══ DATA TO EXAMINE ══
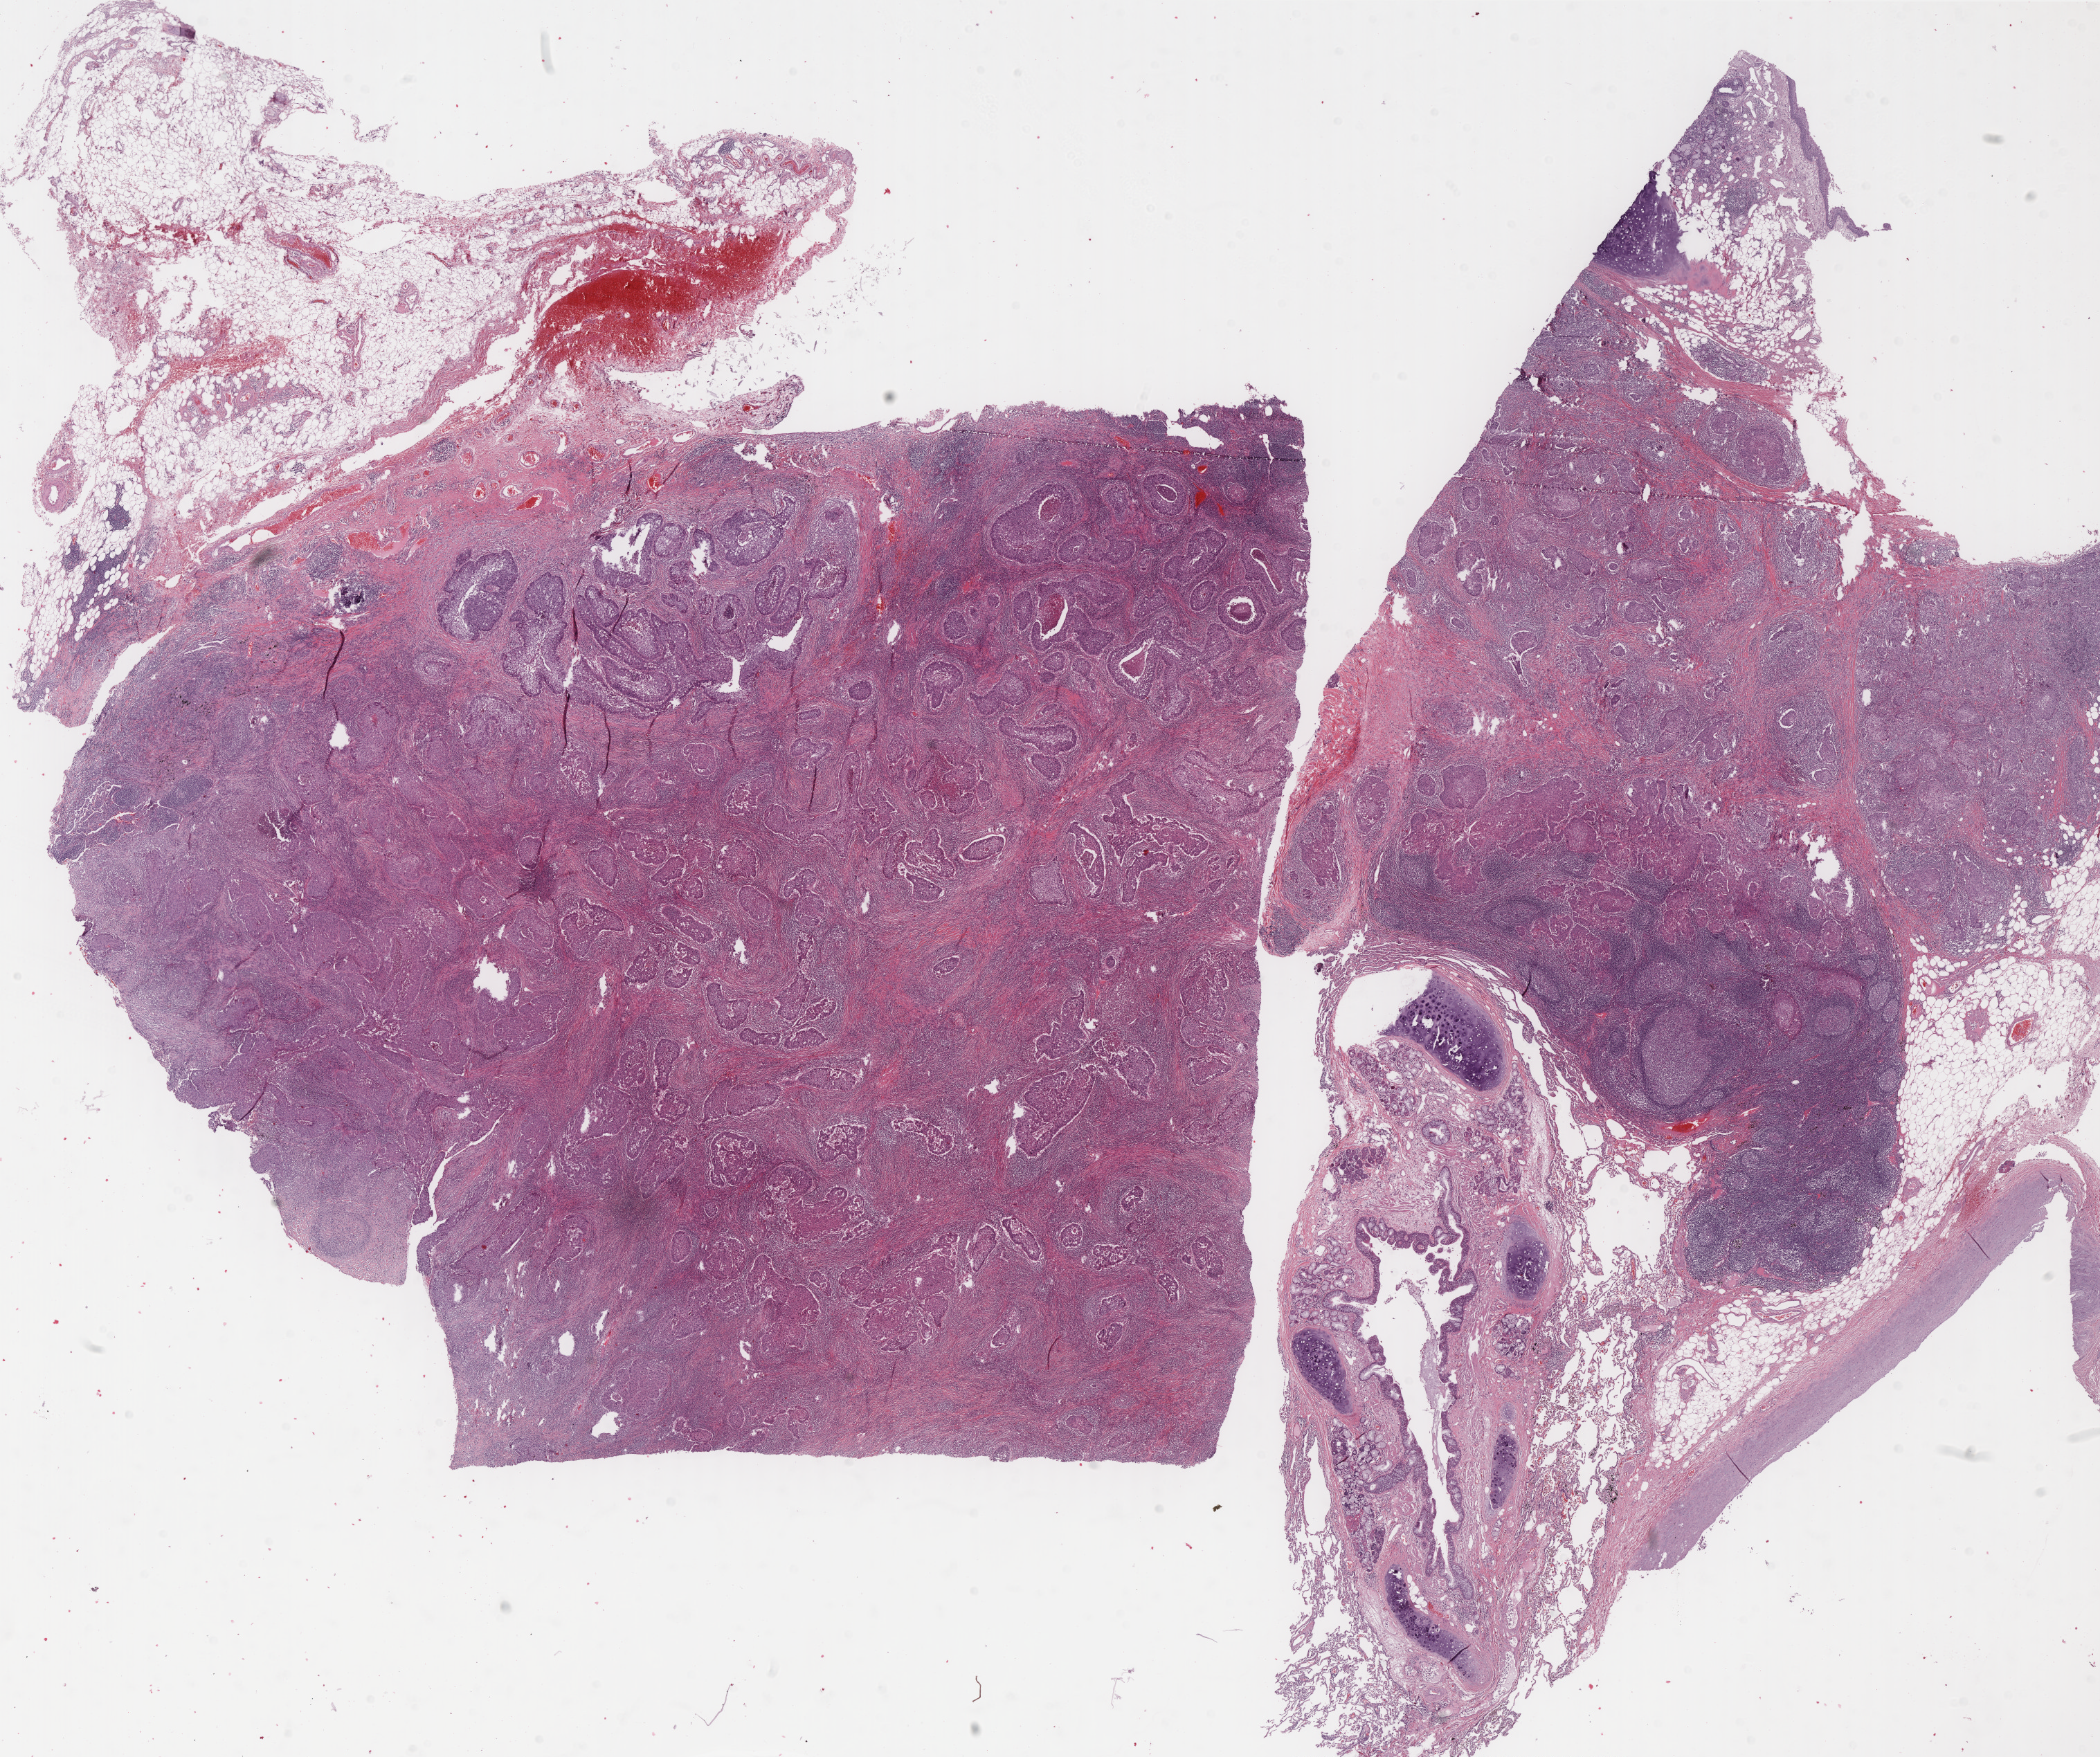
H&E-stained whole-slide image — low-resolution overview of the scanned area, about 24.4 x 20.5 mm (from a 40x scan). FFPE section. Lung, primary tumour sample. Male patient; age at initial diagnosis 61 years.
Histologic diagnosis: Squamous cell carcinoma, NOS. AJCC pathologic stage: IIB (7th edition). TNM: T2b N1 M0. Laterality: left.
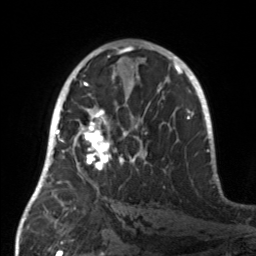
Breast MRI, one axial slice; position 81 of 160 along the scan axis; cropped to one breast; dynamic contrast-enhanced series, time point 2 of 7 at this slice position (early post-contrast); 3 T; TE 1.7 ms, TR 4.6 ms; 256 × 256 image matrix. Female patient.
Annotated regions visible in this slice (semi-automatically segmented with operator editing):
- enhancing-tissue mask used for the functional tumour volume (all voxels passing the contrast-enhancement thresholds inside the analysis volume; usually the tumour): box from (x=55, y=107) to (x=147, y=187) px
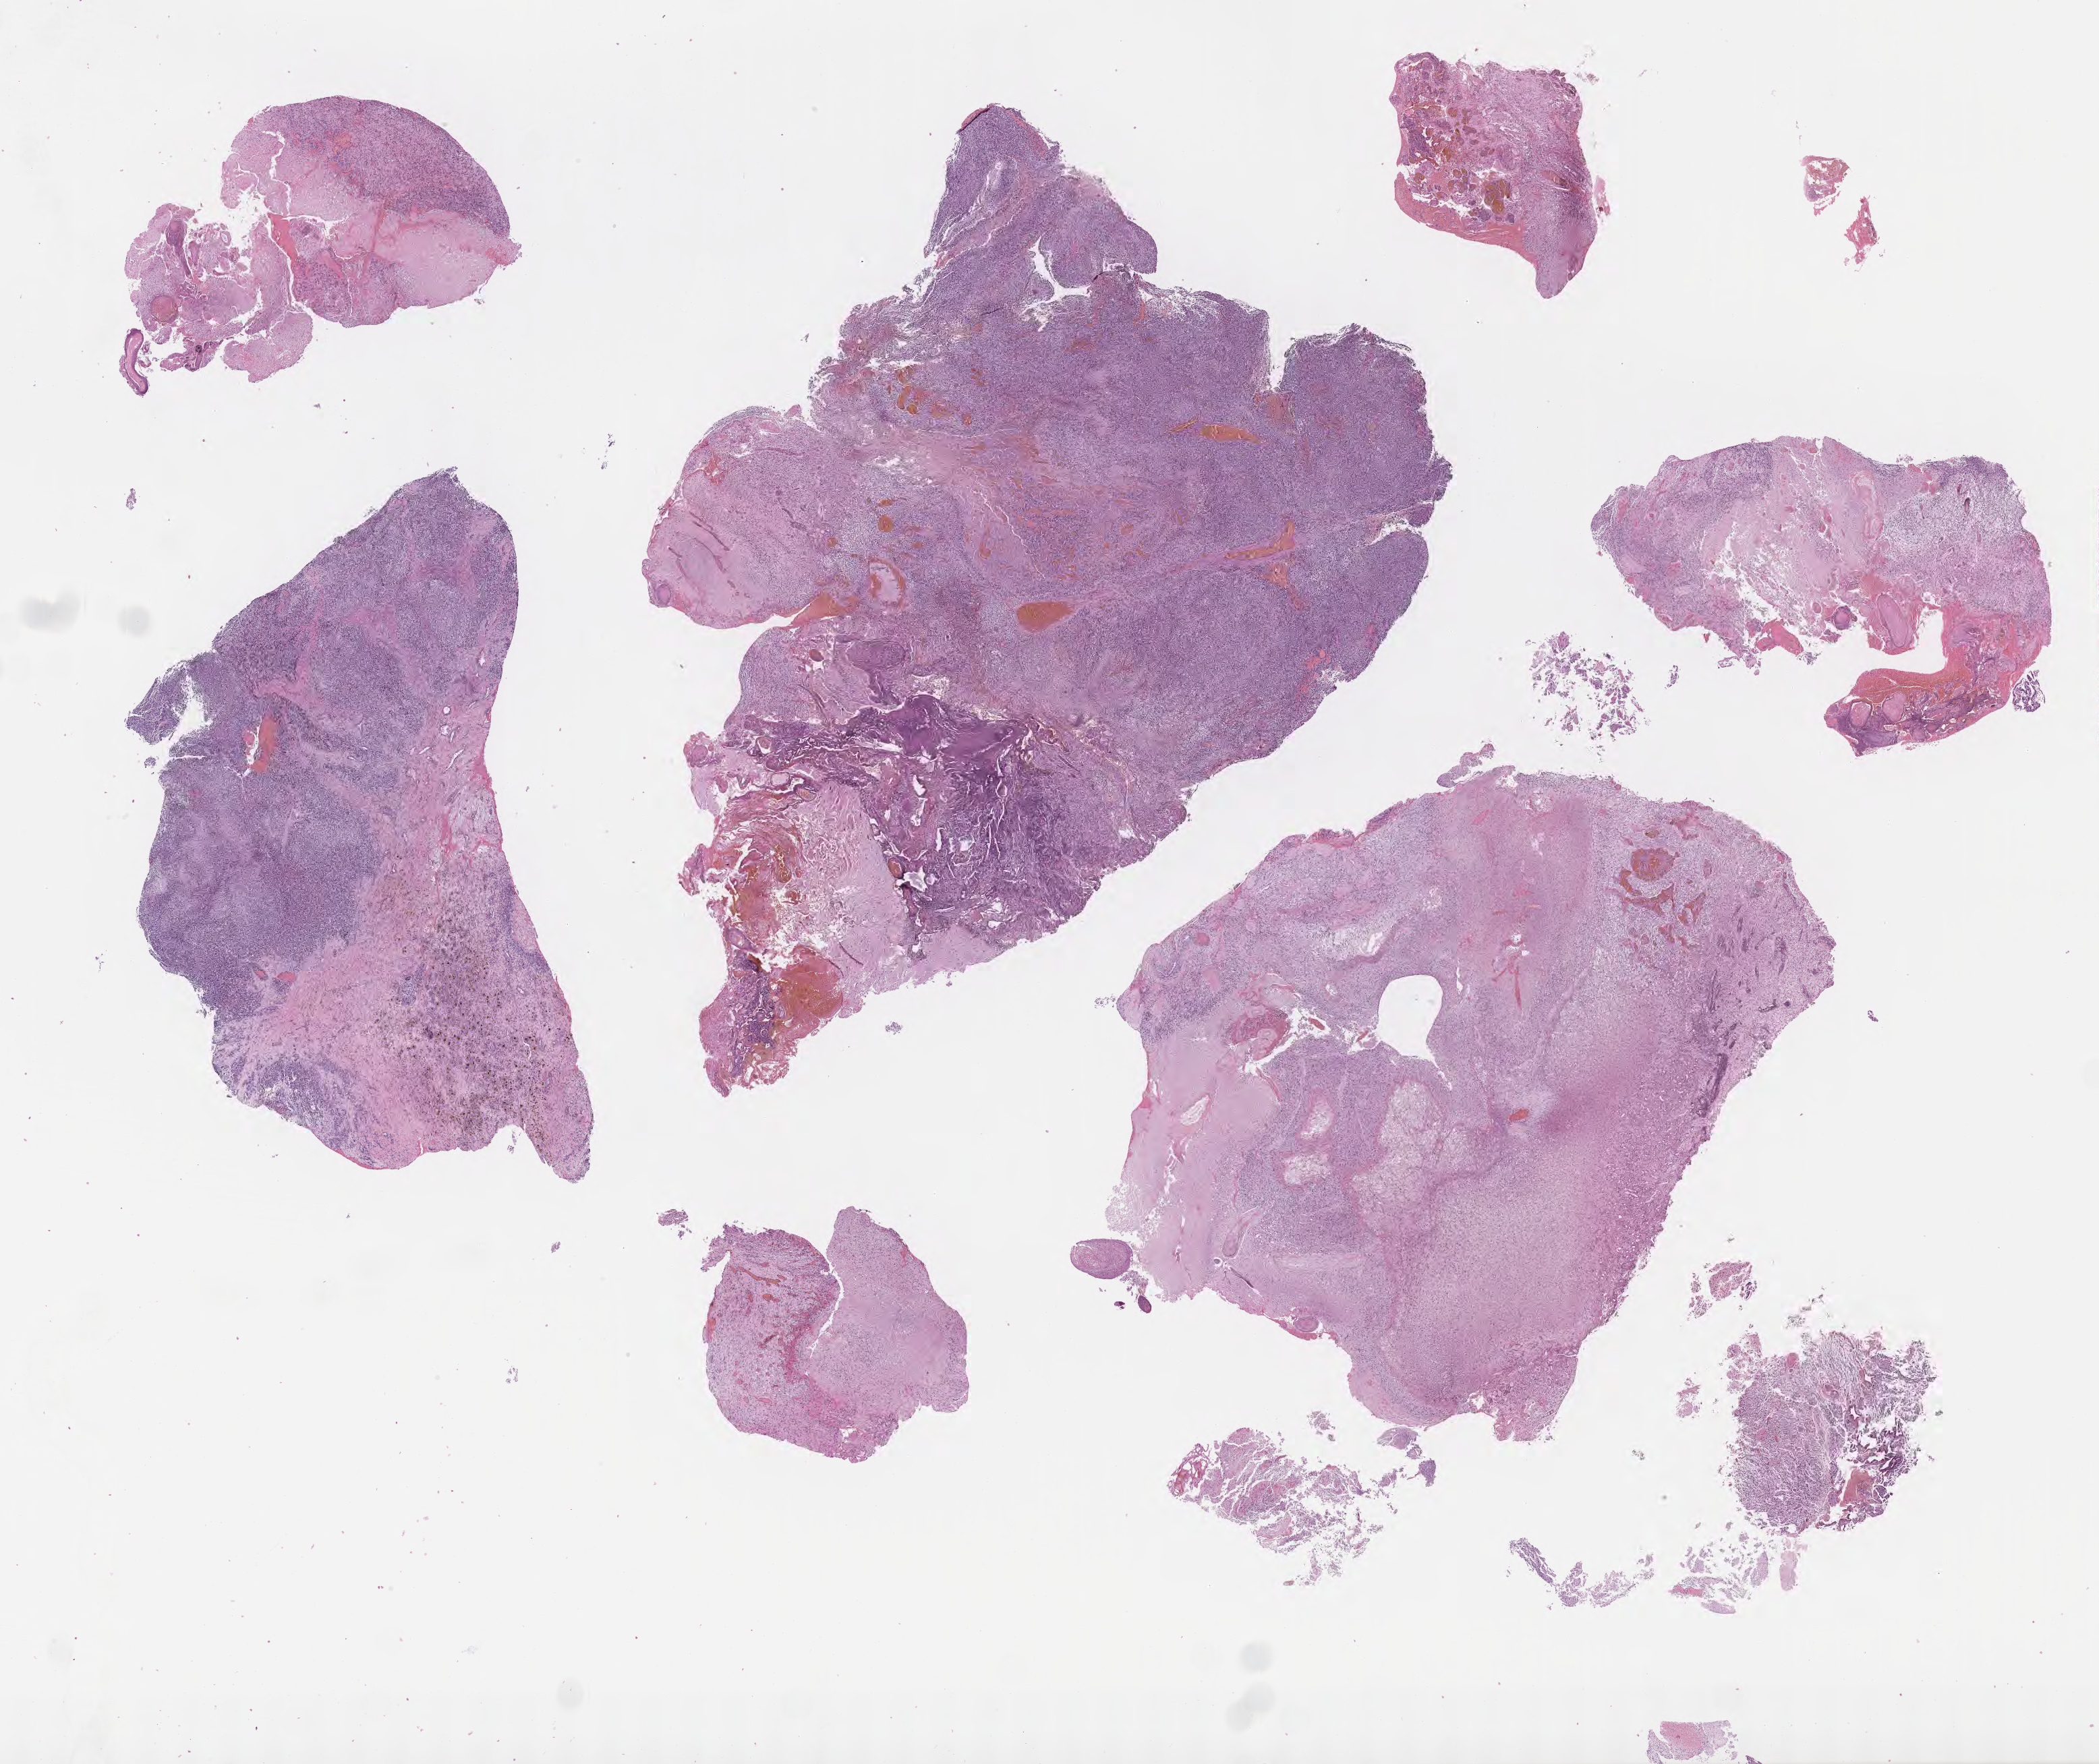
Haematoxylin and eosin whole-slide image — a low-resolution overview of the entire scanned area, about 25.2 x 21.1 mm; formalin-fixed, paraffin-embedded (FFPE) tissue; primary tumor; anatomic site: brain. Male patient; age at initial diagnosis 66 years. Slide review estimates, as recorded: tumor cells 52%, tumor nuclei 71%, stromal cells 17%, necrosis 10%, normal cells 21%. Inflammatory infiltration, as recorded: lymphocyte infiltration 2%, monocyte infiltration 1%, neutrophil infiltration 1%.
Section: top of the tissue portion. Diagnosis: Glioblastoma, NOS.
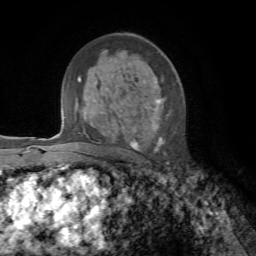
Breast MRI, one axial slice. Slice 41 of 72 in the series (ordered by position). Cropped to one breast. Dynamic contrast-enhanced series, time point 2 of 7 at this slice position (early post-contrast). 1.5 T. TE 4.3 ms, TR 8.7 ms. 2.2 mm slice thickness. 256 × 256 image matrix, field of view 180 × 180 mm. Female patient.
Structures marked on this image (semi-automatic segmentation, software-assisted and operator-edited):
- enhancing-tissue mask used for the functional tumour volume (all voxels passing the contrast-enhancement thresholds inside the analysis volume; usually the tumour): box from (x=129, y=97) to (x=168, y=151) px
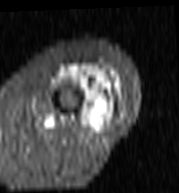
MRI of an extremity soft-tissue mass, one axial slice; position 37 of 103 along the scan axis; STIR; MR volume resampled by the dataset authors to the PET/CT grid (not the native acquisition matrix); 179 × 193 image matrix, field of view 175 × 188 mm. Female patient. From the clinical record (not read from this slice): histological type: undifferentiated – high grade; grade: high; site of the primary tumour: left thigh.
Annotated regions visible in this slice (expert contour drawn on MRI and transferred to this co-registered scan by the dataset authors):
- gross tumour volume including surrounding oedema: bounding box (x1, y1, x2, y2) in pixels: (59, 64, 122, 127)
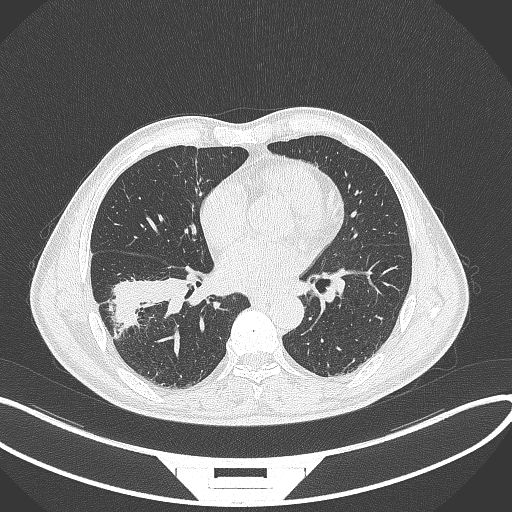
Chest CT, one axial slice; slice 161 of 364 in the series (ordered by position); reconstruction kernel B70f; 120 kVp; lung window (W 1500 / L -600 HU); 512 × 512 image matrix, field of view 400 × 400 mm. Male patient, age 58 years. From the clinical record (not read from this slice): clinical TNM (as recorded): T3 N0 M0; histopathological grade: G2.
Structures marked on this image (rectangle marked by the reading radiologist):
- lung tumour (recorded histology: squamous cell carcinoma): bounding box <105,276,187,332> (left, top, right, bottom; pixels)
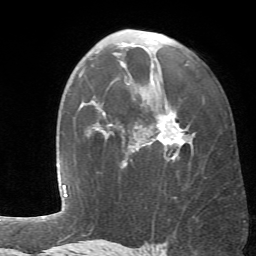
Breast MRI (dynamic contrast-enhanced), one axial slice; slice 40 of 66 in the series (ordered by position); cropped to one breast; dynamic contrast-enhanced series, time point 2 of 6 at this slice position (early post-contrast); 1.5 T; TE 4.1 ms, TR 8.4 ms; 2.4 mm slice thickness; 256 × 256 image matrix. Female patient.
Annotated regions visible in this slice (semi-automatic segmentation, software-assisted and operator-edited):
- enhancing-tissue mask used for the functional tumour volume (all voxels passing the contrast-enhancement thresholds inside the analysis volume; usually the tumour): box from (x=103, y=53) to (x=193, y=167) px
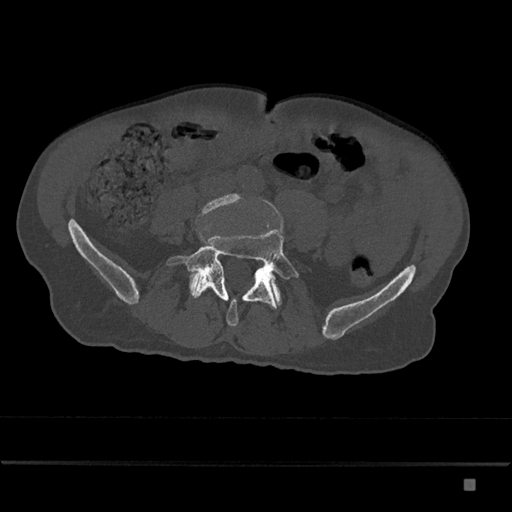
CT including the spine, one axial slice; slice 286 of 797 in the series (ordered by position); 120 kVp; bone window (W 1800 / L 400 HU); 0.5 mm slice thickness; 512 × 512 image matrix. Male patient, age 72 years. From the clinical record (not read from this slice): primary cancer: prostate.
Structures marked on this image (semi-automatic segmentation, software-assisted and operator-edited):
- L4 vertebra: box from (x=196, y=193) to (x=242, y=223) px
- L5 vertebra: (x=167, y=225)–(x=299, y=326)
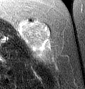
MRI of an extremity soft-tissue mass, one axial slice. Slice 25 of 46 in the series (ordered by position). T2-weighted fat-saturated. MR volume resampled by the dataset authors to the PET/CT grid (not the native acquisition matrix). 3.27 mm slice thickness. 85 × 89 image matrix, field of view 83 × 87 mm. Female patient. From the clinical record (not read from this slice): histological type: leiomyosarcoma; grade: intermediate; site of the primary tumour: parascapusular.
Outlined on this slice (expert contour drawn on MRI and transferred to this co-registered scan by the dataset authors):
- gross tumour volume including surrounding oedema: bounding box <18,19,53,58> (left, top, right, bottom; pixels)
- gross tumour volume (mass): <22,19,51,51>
═══
The answer should contain nothing except the lines from the one with "<18,19,53,58> (left, top, right, bottom; pixels)" to the end of the material above, each given again exactly.

SOLUTION FOR THIS EXERCISE:
- gross tumour volume including surrounding oedema: bounding box <18,19,53,58> (left, top, right, bottom; pixels)
- gross tumour volume (mass): <22,19,51,51>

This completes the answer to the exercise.